I recently had the opportunity to spend a night trapping deer with the Pennsylvania Game Commission.
Our guide was biologist Dr. Chris Rosenberry, Deer Management Section Supervisor. Also part of the team was Martinsburg native Tom Gieder, Supervisor of South Central Deer Research.
We met the team in Perry County on a wintry Friday afternoon, and saw first-hand the extent to which these dedicated professionals go to study and manage the state’s deer herd.
Rosenberry explained two different types of deer trapping. The deer commission sets box traps or Clover traps, metal cages that deer enter and then cannot escape. The biologists check the traps each morning. When they have a capture, the scientists enter the cage, physically subdue the animal (sometimes being forced to wrestle a thrashing animal), tag the deer with a transmitter, and then release it.

Problem to solve. Please quote the part of the deer-trapping account that opens with the words containing "Our guide was" and closes with "state’s deer herd.".

Provided information.
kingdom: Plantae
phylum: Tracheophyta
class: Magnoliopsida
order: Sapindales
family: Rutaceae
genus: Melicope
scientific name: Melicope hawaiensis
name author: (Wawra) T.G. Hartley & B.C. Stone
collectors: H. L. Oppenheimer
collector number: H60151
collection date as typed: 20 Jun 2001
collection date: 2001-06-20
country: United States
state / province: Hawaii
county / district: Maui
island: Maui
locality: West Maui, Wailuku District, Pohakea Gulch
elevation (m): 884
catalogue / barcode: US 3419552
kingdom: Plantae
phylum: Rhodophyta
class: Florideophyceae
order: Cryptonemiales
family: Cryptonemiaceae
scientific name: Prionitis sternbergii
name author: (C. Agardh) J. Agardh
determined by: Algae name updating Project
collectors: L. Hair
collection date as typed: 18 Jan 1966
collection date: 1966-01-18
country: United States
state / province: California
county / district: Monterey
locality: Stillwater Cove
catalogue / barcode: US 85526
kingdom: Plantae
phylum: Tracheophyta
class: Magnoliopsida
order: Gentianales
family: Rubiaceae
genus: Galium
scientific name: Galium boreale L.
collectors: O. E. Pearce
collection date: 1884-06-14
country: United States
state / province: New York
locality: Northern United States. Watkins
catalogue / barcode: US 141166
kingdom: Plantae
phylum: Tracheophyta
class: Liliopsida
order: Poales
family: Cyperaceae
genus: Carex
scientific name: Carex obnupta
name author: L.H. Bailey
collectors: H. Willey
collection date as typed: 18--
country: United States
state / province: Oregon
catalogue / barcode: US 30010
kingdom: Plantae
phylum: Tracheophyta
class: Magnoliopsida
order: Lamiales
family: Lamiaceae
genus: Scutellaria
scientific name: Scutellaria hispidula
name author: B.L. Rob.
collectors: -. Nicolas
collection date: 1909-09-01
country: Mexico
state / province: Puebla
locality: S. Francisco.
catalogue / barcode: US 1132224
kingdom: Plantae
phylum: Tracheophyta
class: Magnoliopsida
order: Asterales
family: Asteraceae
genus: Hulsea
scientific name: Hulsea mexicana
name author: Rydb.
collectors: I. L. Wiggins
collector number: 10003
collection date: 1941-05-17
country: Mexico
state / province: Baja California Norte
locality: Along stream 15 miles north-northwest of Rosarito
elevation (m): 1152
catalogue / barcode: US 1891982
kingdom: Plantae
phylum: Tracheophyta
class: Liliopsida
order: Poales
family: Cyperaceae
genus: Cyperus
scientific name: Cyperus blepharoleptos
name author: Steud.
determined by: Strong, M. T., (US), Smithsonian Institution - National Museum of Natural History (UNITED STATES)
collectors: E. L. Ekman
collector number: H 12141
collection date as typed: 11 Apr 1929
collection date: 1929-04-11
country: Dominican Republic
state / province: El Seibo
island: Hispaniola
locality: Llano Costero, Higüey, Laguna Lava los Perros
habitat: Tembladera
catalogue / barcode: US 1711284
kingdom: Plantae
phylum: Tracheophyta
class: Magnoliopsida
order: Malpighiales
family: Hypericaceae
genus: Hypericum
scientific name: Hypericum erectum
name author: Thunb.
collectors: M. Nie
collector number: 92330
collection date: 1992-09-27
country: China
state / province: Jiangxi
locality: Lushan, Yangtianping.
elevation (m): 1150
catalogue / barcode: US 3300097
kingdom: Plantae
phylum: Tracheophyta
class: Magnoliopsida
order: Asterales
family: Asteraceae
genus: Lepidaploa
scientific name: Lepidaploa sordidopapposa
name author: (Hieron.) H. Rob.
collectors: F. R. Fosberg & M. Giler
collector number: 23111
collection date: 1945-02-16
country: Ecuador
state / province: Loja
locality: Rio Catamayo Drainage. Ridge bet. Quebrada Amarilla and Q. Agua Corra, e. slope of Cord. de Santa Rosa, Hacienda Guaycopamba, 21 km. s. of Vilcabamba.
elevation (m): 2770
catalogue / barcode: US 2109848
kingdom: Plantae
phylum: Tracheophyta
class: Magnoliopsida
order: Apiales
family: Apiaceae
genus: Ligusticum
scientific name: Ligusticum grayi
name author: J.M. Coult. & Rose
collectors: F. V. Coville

Output below.
Our guide was biologist Dr. Chris Rosenberry, Deer Management Section Supervisor. Also part of the team was Martinsburg native Tom Gieder, Supervisor of South Central Deer Research.
We met the team in Perry County on a wintry Friday afternoon, and saw first-hand the extent to which these dedicated professionals go to study and manage the state’s deer herd.